> Quoted passage:
%%
To Luz Marina Mateo, proud fighter, woman, and Afro-descendant
By Javier Surasky
Introduction
Gender
discrimination in the sciences, especially in STEM, is not a new topic, nor is it
“a matter of perceptions”: according to official UNESCO data, women researchers
represented 31.7% of researchers worldwide in 2022 (Straza et al., 2025) and,
in the specific field of AI, there are field-specific gaps: in almost all of
the 43 countries analyzed in Stanford’s AI Index 2025 report (Maslej et al.,
2025:23–26), women show a lower “skills penetration” and “talent concentration”
index than men.
%%
> Information shown:
%%
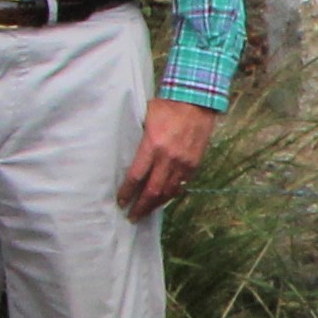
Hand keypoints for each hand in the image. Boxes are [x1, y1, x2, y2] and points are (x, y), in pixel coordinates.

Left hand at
%%
> Task statement:
Continue the text on gender gaps in science and AI, beginning right after its final sentence. The listing comes from a separate source and has no connection to the text.

> Response to this task:
In other
words: inequality does not only affect who enters science and technology, but
also who reaches the spaces where the AI agenda is decided and, consequently,
the “truths” it produces, through multiple mechanisms that have already been
well studied by authors such as Margaret Rossiter (1995), who has documented
the multiple barriers that historically limited women’s participation and
recognition in scientific disciplines; Londa Schiebinger (1999), who made it
clear that it is not a quantitative but a qualitative problem from the moment
that gender shapes the questions and influences what is “sayable” in the
answers; Janet Abbate (2012), who describes how the patriarchal culture of the
computational field defined what should be understood as “expert work”; and
Judy Wajcman and Erin Young, who denounce that digital technologies “are
socially shaped by gender power relations” (Wajcman & Young, 2023:49).
When examining
AI from a gender perspective, it becomes clear that women’s contributions have
historically been undervalued or rendered invisible, a pattern that is
increasingly relevant given its impact on model training and bias.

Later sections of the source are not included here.